Technical SEO forms the framework that allows search spiders to find, render, and index your website. A site with incredible visual design and top-tier content will fail to rank if search spiders are blocked by broken code, slow speeds, or crawl loops. Use this technical checklist to audit your setup.
1. Crawlability and Indexability
Crawlability describes the search engine's ability to navigate your website. Indexability is whether those pages can be added to the search index.
- Robots.txt: Verify that your robots.txt file is correctly structured and not blocking essential resources (CSS, JS, product lists).
- XML Sitemap: Ensure your sitemap.xml is updated, referenced in robots.txt, and submitted to Google Search Console.
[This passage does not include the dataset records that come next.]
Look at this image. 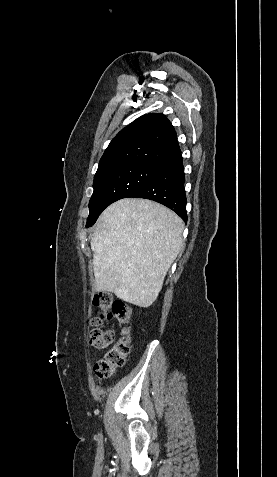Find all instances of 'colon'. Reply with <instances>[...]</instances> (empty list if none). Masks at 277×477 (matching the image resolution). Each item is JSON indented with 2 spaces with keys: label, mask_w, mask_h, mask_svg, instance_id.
<instances>
[{
  "label": "colon",
  "mask_w": 277,
  "mask_h": 477,
  "mask_svg": "<svg viewBox=\"0 0 277 477\" xmlns=\"http://www.w3.org/2000/svg\"><path fill=\"white\" fill-rule=\"evenodd\" d=\"M93 305L100 309V314L92 319L89 334L90 344L98 349L108 348L114 341L111 330L103 329L106 319H115L123 325L121 338L106 353L105 357L94 365L97 380L111 377L118 367H121L130 351V330L128 327L131 310L122 300L114 298L110 293L100 292L93 298Z\"/></svg>",
  "instance_id": "1"
}]
</instances>
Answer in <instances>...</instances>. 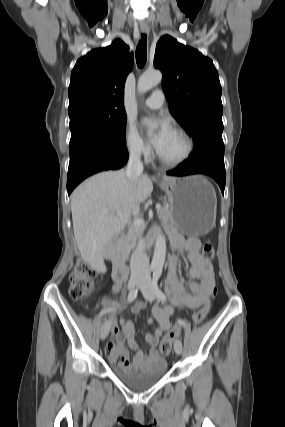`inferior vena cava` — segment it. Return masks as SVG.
<instances>
[{
    "mask_svg": "<svg viewBox=\"0 0 285 427\" xmlns=\"http://www.w3.org/2000/svg\"><path fill=\"white\" fill-rule=\"evenodd\" d=\"M143 173V164L141 162L140 153L137 150H133L130 153L129 161L126 169V176L131 182L137 180V177ZM139 212V206H136L133 214L136 215ZM131 274L132 275H147L149 270V257L145 252V240L142 238L132 253L131 261Z\"/></svg>",
    "mask_w": 285,
    "mask_h": 427,
    "instance_id": "obj_1",
    "label": "inferior vena cava"
}]
</instances>
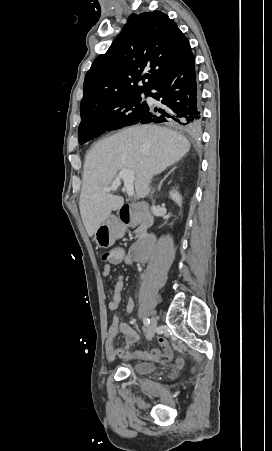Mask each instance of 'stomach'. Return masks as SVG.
Returning <instances> with one entry per match:
<instances>
[{"instance_id":"1","label":"stomach","mask_w":272,"mask_h":451,"mask_svg":"<svg viewBox=\"0 0 272 451\" xmlns=\"http://www.w3.org/2000/svg\"><path fill=\"white\" fill-rule=\"evenodd\" d=\"M94 239L100 247H111L115 241L113 231L108 224H101L94 233Z\"/></svg>"}]
</instances>
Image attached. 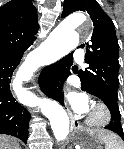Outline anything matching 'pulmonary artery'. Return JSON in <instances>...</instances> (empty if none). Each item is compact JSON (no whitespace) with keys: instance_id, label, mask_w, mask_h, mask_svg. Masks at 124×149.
Returning a JSON list of instances; mask_svg holds the SVG:
<instances>
[{"instance_id":"obj_1","label":"pulmonary artery","mask_w":124,"mask_h":149,"mask_svg":"<svg viewBox=\"0 0 124 149\" xmlns=\"http://www.w3.org/2000/svg\"><path fill=\"white\" fill-rule=\"evenodd\" d=\"M74 58L78 61H83L84 59V52L82 49H76V51L74 52Z\"/></svg>"}]
</instances>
- Crawl Budget: Eliminate duplicate links and block non-essential admin paths to optimize spider crawler efficiency.
2. URL and Page Structure
Keep URLs simple, semantic, and easy to parse by both humans and machine crawlers.
- Use lowercase letters and replace spaces with hyphens.
- Avoid appending deep nested category folders.
- Keep URLs clean by stripping tracking parameters where possible.
3. Mobile Responsiveness
Google uses mobile-first indexing, meaning the mobile version of your site is the primary baseline for how your search rankings are evaluated. Ensure responsive grids, readable font sizing, and tappable button dimensions across all mobile screen widths.
4. Core Web Vitals
Core Web Vitals are user-experience speed metrics used directly in Google's ranking algorithm.
- Largest Contentful Paint (LCP): Measures loading performance. Aim to show the main visual element within 2.5 seconds.
- Interaction to Next Paint (INP): Measures responsiveness to user inputs. Aim for less than 200 milliseconds.
- Cumulative Layout Shift (CLS): Measures visual stability. Keep elements from shifting around while the page renders (aim for less than 0.1).
5. HTTPS/Security
A secure site is a basic prerequisite. Maintain a valid SSL/TLS certificate, force HTTPS redirects across your entire domain, and implement proper headers like HSTS.
6. XML Sitemaps
Your XML sitemap should only contain 200-OK pages. Exclude pages containing redirects, noindex tags, or canonical loops.
7. Redirects
Use 301 redirects for permanent content moves and 302 redirects for temporary adjustments. Monitor your site to eliminate redirect chains (where URL A redirects to B, which redirects to C) and loops.
8. Canonical Tags
Ensure every page has a self-referencing canonical tag. For duplicate or highly similar pages, point the canonical link back to the primary authoritative URL.
9. Page Speed Optimization
Compress visual assets (using Next.js next/image or WebP/AVIF formats), implement native browser lazy-loading, and defer non-essential JavaScript tags.
10. Schema Markup
Implement JSON-LD structured data. This gives search engines clear, explicit context about products, articles, FAQs, and local company data, enabling rich snippets.
11. Breadcrumbs
Breadcrumbs form a logical link trail that helps both users and search spiders understand site structure. Wrap them in BreadcrumbList schema.
12. Custom 404 Page
A custom, helpful 404 page retains users who hit broken links. Provide clear navigation back home or to search fields, keeping visitors engaged.